In cases of traumatic cataract, manipulate the capsular bag as gently as possible to avoid zonular stress.

Although phacodonesis was not present, given the patient’s history of trauma, I had capsular tension hooks and a capsular tension ring in the operating room in case I needed them. Additionally, I made sure to manipulate the capsular bag as gently as possible to avoid zonular stress.

With regard to the white cataract, my surgical steps were as follows.

1. I began by opening my secondary incision and injecting diluted adrenaline into the anterior chamber.

2. I filled the anterior chamber with a single air bubble and stained the anterior capsule with trypan blue. The increased anterior chamber pressure created by the air bubble improves staining.

3. After re-forming the anterior chamber with a single air bubble, I performed my main incision and filled the anterior chamber with a high-viscosity cohesive ophthalmic viscosurgical device (OVD).

4.I started the capsulorhexis using a cystotome and aspirated part of the liquefied cortex with a cannula filled with balanced salt solution to decrease intracapsular tension before proceeding.

5. I used Utrata forceps to create the capsulorhexis and stopped to aspirate the cortex with a cannula whenever there was increased pressure caused by the underlying liquefied cortex.

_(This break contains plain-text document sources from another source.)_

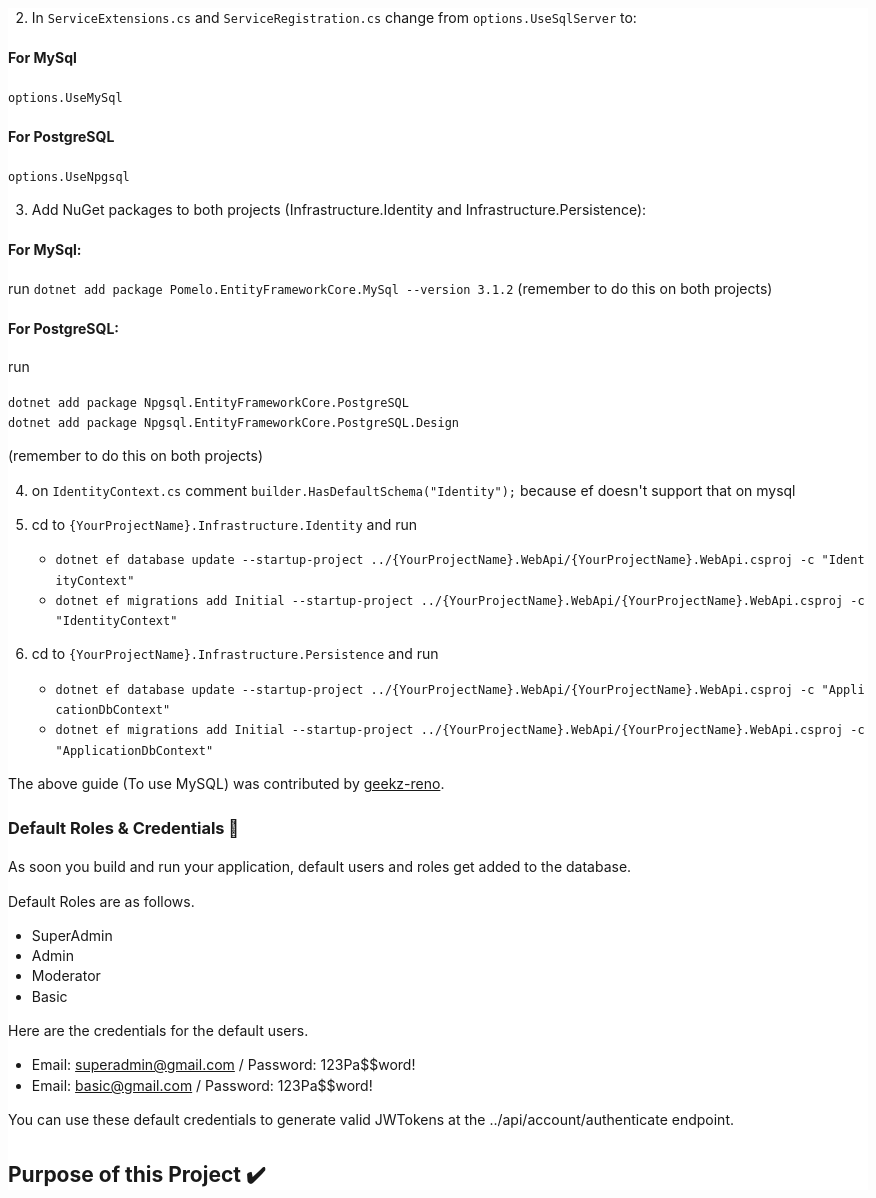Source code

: 2. In `ServiceExtensions.cs` and `ServiceRegistration.cs` change from `options.UseSqlServer` to:
#### For MySql
`options.UseMySql`
#### For PostgreSQL
`options.UseNpgsql`

3. Add NuGet packages to both projects (Infrastructure.Identity and Infrastructure.Persistence):
#### For MySql:
run `dotnet add package Pomelo.EntityFrameworkCore.MySql --version 3.1.2` (remember to do this on both projects)
#### For PostgreSQL:
run 
```cli
dotnet add package Npgsql.EntityFrameworkCore.PostgreSQL
dotnet add package Npgsql.EntityFrameworkCore.PostgreSQL.Design
```
(remember to do this on both projects)

4. on `IdentityContext.cs` comment `builder.HasDefaultSchema("Identity");` because ef doesn't support that on mysql

5. cd to `{YourProjectName}.Infrastructure.Identity` and run
   - `dotnet ef database update --startup-project ../{YourProjectName}.WebApi/{YourProjectName}.WebApi.csproj -c "IdentityContext"`
   - `dotnet ef migrations add Initial --startup-project ../{YourProjectName}.WebApi/{YourProjectName}.WebApi.csproj -c "IdentityContext"`

6. cd to `{YourProjectName}.Infrastructure.Persistence` and run
   - `dotnet ef database update --startup-project ../{YourProjectName}.WebApi/{YourProjectName}.WebApi.csproj -c "ApplicationDbContext"`
   - `dotnet ef migrations add Initial --startup-project ../{YourProjectName}.WebApi/{YourProjectName}.WebApi.csproj -c "ApplicationDbContext"`
   
The above guide (To use MySQL) was contributed by [geekz-reno](https://github.com/geekz-reno).

### Default Roles & Credentials 🔐
As soon you build and run your application, default users and roles get added to the database.

Default Roles are as follows.
- SuperAdmin
- Admin
- Moderator
- Basic

Here are the credentials for the default users.
- Email: superadmin@gmail.com  / Password: 123Pa$$word!
- Email: basic@gmail.com  / Password: 123Pa$$word!

You can use these default credentials to generate valid JWTokens at the ../api/account/authenticate endpoint.

## Purpose of this Project ✔️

6. After completing the capsulorhexis, I used my phaco handpiece to finish aspirating the liquefied cortex, which prevents the need for hydrodissection in these cases and results in a freely rotating nucleus.

7. In this specific case, I decided to use the stop-and-chop technique for phacoemulsification.

8. I aspirated the cortex using my secondary instrument to expose the cortex located below the iris.

9. I injected a toric IOL, aspirated the OVD from below the lens and from the anterior chamber, and aligned the lens with the desired meridian.

At the end of surgery, I closed the main wound with a 10-0 nylon suture. I also sutured the area adjacent to the corneal scar, which partially opened during phacoemulsification.

On postoperative day 1, the patient had a UDVA of 20/25 OS.